**Aim of the task**: Every entry should be repeated exactly. Omit the pictures.

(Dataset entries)
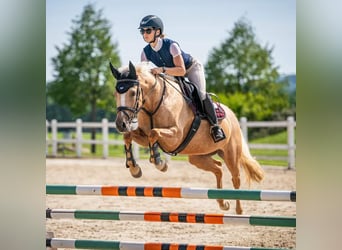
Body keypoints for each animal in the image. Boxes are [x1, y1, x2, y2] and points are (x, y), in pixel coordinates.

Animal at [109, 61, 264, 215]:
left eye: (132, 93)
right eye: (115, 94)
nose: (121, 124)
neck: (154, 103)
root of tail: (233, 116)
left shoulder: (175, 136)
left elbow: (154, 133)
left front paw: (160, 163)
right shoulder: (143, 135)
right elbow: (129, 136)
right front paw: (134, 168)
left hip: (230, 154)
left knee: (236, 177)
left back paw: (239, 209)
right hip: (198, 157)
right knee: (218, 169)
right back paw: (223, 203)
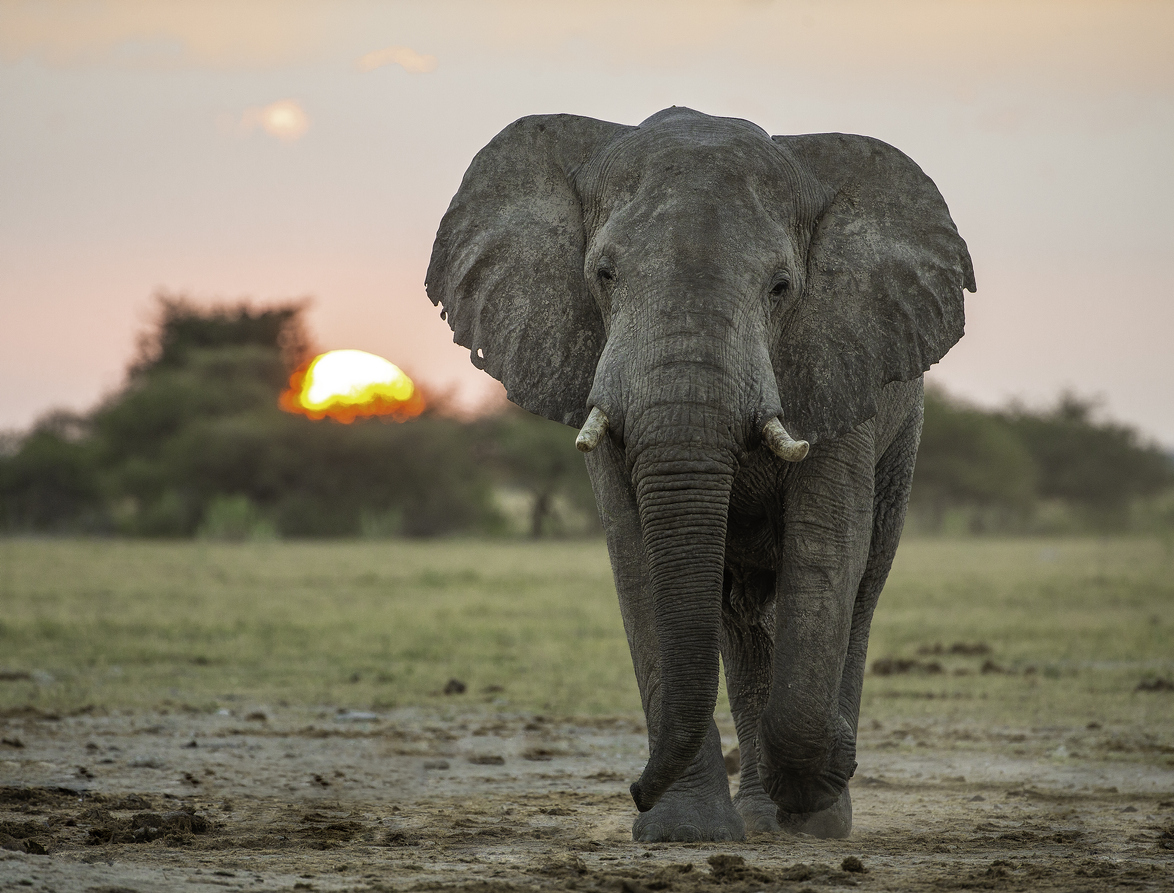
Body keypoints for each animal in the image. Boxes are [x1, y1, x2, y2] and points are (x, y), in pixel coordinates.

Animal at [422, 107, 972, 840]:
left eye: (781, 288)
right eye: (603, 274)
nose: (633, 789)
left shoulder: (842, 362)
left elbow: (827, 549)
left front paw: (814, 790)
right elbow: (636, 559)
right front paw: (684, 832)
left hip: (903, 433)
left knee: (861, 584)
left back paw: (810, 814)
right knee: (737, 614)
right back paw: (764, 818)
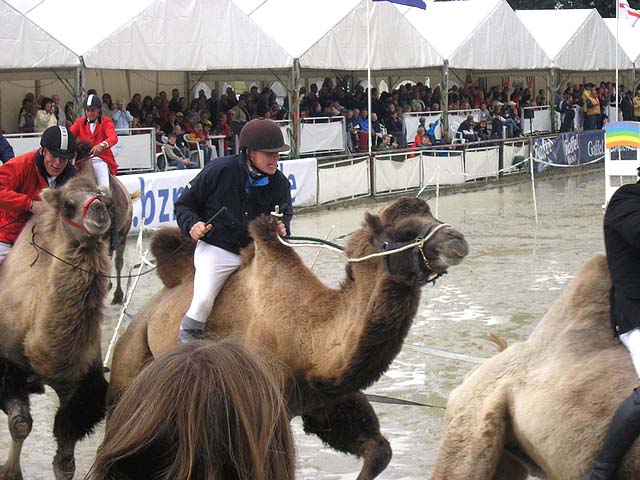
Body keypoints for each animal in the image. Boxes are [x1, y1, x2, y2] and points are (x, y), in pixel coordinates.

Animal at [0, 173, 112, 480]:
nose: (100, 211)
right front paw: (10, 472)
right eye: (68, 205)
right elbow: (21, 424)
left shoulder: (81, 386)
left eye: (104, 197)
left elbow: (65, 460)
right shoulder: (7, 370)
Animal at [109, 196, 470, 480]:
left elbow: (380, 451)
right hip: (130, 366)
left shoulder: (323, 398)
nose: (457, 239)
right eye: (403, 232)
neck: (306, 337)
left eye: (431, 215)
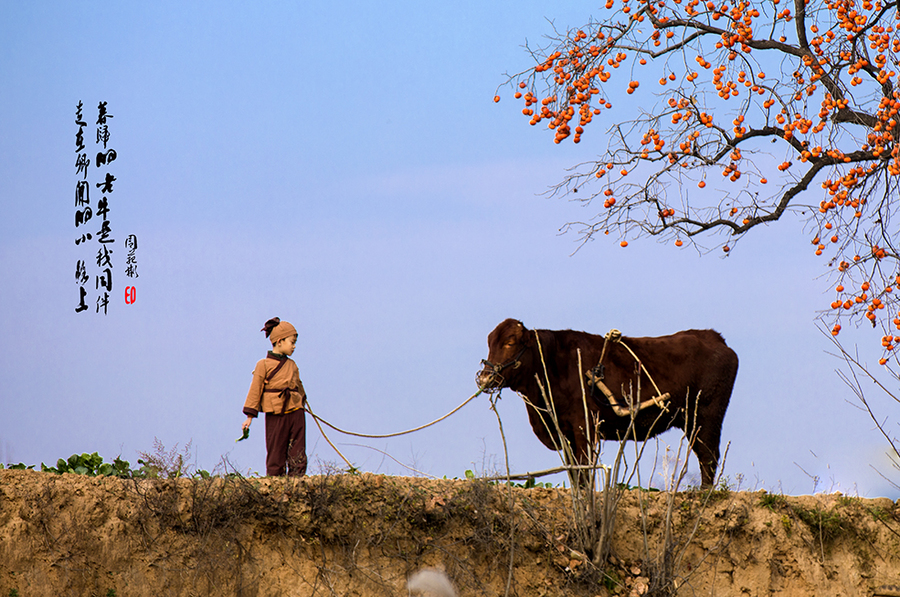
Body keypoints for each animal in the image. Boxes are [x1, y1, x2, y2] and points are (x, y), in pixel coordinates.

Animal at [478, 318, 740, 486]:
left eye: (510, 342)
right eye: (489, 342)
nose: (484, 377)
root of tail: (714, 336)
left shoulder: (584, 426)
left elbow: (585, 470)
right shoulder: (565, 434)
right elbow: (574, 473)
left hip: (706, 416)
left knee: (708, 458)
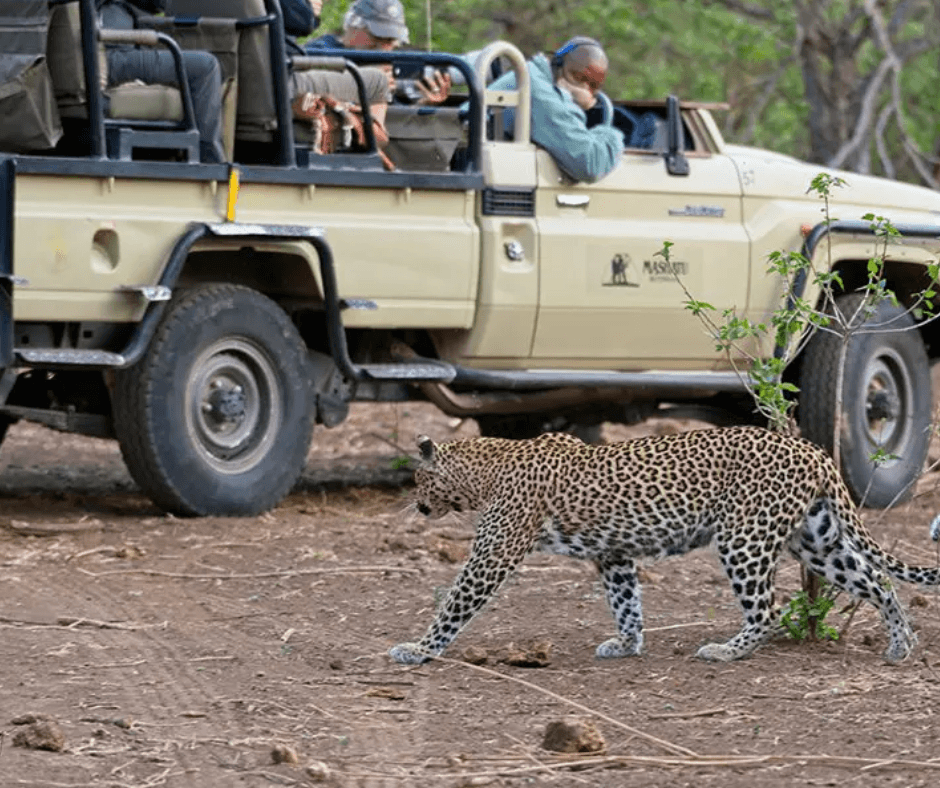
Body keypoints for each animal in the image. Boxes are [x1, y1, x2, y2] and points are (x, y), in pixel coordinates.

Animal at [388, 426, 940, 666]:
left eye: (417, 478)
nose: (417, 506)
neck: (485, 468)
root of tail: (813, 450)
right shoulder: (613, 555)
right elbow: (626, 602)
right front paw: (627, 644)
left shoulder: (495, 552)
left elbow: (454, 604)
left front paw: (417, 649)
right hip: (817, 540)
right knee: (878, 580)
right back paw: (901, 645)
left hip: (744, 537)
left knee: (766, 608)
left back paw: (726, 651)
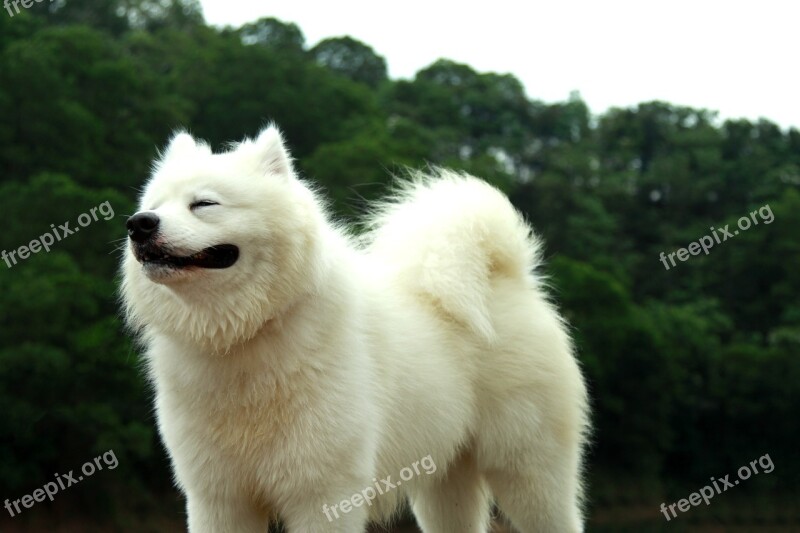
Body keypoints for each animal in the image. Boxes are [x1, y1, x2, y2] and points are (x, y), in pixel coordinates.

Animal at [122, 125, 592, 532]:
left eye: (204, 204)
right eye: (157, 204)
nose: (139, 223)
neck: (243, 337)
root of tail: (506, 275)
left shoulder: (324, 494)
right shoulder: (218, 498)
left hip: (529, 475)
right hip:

**Solution to the exercise**:
Body keypoints for each animal in the image. Boxes are [x1, y1, x2, y2] and points are (x, y), in pixel coordinates.

Animal at [109, 61, 264, 215]:
left eye: (132, 93)
right eye: (115, 94)
nose: (121, 124)
neck: (154, 103)
root of tail: (233, 116)
left shoulder: (175, 136)
left elbow: (154, 133)
left front paw: (160, 163)
right shoulder: (143, 135)
right elbow: (129, 136)
right front paw: (134, 168)
left hip: (230, 154)
left knee: (236, 177)
left back paw: (239, 209)
right hip: (198, 157)
right knee: (218, 169)
right back paw: (223, 203)
Body keypoints for each animal in the image. Boxes are [x1, y1, x2, y2] and points are (x, y), in pixel coordinates.

Animal at [422, 107, 972, 840]:
left eye: (781, 288)
right eye: (603, 274)
nose: (633, 789)
left shoulder: (842, 362)
left elbow: (827, 549)
left front paw: (814, 790)
right elbow: (636, 559)
right front paw: (684, 832)
left hip: (903, 433)
left knee: (861, 584)
left back paw: (810, 814)
right knee: (737, 614)
right back paw: (764, 818)
Body keypoints for each animal in the image. Boxes are [x1, y1, x2, y2] and points are (x, y), in pixel coordinates.

Animal at [0, 173, 112, 480]:
nose: (100, 211)
right front paw: (10, 472)
right eye: (68, 205)
right elbow: (21, 424)
left shoulder: (81, 386)
left eye: (104, 197)
left elbow: (65, 460)
right shoulder: (7, 370)
Animal at [109, 196, 470, 480]:
left elbow: (380, 451)
right hip: (130, 366)
left shoulder: (323, 398)
nose: (457, 239)
right eye: (403, 232)
neck: (306, 337)
left eye: (431, 215)
Body keypoints for each animal in the image. Boxes are [x1, y1, x2, y2] and points are (x, y), in pixel coordinates.

Animal at [478, 318, 740, 486]:
left eye: (510, 342)
right eye: (489, 342)
nose: (484, 377)
root of tail: (714, 336)
left shoulder: (584, 426)
left elbow: (585, 470)
right shoulder: (565, 434)
right elbow: (574, 473)
left hip: (706, 416)
left knee: (708, 458)
Body keypoints for each animal in the image. Boxes are [x1, y1, x2, y2] and points are (x, y), in pixel coordinates.

Animal at [388, 426, 940, 666]:
left eye: (417, 478)
nose: (417, 506)
neck: (485, 468)
root of tail: (813, 450)
right shoulder: (613, 555)
right elbow: (626, 602)
right front paw: (627, 644)
left shoulder: (495, 552)
left elbow: (454, 604)
left front paw: (417, 649)
right hip: (817, 540)
right knee: (878, 580)
right back paw: (901, 645)
left hip: (744, 537)
left knee: (766, 608)
left back paw: (726, 651)
Body keypoints for each animal in the image. Boxes are [x1, y1, x2, y2] and points are (x, y), in pixel coordinates.

Animal at [122, 125, 592, 532]:
left eye: (204, 204)
right eye: (157, 204)
nose: (139, 223)
neck: (243, 337)
root of tail: (506, 275)
left shoulder: (324, 494)
right shoulder: (218, 498)
left hip: (529, 475)
right hip:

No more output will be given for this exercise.